GARRETT REISMAN: There's a tremendous amount of science that comes out of space exploration.
One is the scientific benefit that we get from understanding our solar system, understanding the composition and the makeup of all the other planets and the other bodies in our solar system. Our sun. We learn a lot about the Earth. We look back at the Earth with space assets. We learn about how the earth is changing, what's happening with climate change, all that kind of stuff. Then there are all the spinoffs and your Velcro, which wasn't actually invented for the space program. I don't think Tang was either but there's plenty of other things like smoke alarms, MRIs, cordless drills, all kinds of those wonderful things that we like to brag about.
To me that's actually not a very good justification for space exploration, and I'll tell you why because we could do those things by having targeted R&D research for industrial and commercial applications probably more cost effectively.
So it is true that we get lots of spinoffs, but I think the science return that we get from space exploration is actually much more important than any kind of spinoff. But there's yet another reason I think trumps all those, which is the fact that, I'll put it to you very flippantly. There's an old joke about why did the dinosaurs go extinct, and it's because they didn't have a space program, okay. So if you take the very, very big picture view, the very, very long view of this kind of on geological time, it's about survival of the species. The earth is fantastic and we need to do a much better job of taking care of it because I could tell you there's no other place that we know of in the entire universe that is as well suited for human life as this planet. That's why we evolved here and we have been evolving for eons to get to this point. And we've evolved in this environment, so this is our home. This is what we are made for. We're not going to find something better for us out there. We need to take care this place. However, again if you look at the very, very big picture, this place as wonderful as it is is not going to last forever. I mean at a minimum eventually the Sun is going to basically explode and the solar system is going to change and it won't be a hospitable place for any of us.

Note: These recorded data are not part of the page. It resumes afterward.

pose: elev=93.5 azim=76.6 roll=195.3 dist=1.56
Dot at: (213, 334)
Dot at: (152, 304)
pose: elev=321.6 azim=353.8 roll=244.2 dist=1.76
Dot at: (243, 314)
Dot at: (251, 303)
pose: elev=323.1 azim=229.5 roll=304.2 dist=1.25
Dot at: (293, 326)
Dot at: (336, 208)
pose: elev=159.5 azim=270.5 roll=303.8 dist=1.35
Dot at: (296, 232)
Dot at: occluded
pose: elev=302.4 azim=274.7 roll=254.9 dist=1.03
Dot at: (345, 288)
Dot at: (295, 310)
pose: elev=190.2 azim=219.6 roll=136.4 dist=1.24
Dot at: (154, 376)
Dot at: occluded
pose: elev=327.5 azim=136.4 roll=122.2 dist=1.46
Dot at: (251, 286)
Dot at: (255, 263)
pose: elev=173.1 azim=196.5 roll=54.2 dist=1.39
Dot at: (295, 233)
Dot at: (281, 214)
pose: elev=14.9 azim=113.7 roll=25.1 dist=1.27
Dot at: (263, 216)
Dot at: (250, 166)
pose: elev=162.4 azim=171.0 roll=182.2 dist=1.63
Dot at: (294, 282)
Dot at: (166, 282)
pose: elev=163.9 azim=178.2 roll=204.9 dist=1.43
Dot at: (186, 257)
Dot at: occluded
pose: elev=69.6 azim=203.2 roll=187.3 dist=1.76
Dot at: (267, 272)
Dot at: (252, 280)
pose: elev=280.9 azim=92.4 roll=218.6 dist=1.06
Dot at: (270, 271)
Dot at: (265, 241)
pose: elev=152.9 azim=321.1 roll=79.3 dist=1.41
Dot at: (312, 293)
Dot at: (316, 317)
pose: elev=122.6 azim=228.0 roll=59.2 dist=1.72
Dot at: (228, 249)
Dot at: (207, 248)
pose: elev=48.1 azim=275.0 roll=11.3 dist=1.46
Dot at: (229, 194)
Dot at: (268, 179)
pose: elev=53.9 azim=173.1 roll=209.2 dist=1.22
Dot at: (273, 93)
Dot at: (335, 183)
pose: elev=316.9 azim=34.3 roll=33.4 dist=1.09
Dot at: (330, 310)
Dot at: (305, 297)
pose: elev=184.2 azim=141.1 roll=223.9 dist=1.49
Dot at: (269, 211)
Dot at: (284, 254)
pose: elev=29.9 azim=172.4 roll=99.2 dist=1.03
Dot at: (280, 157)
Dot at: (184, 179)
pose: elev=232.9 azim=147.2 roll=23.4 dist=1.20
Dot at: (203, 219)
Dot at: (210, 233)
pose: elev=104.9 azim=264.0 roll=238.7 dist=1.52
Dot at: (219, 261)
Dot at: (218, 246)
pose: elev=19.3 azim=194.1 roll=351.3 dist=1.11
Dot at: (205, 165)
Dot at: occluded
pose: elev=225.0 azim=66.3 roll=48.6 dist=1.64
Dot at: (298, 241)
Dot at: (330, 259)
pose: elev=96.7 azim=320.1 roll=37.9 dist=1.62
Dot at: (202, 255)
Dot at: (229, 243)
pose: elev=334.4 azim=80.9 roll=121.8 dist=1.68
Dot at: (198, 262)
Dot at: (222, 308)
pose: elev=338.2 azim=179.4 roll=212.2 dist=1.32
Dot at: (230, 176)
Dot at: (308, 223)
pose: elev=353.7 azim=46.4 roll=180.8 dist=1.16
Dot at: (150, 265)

Now if my kids are watching, do not be scared. Don't stay up all night and have nightmares about what I just said because we're talking about so far in the future that that's not something we have to worry about right now at all. There are other things. There have been many extinction events in the course of the earth's history. I think there have been about seven of them. The one everybody knows about is the extinction that took out all the dinosaurs. And there's a lot of different ways that can happen.
You can get hit by an asteroid. You can have a super volcano that could throw up so much stuff into the atmosphere that we can have the extinction of life on Earth. There's a lot of ways that can happen. And by the way the most probable way that we will have another mass extinction event on Earth is that if humans cause it ourselves. And we've been doing a pretty good job of that with climate change. Now for hundreds of years we've been putting all these greenhouse gases into the atmosphere, and if we keep doing that and don't do anything about it we will eventually make the earth uninhabitable and we will go extinct.
So there's all these reasons why this place, as perfect as it is, will not last forever. And so I look at space exploration as the ultimate Plan B. That if we have humans both on Earth and on Mars or other places inside our solar system, then if there is one of these extinction events, and that other colony is self-sustaining, that the species will survive. So if you look at it as a survival question, I think that might be the strongest justification for spreading human life beyond just Earth.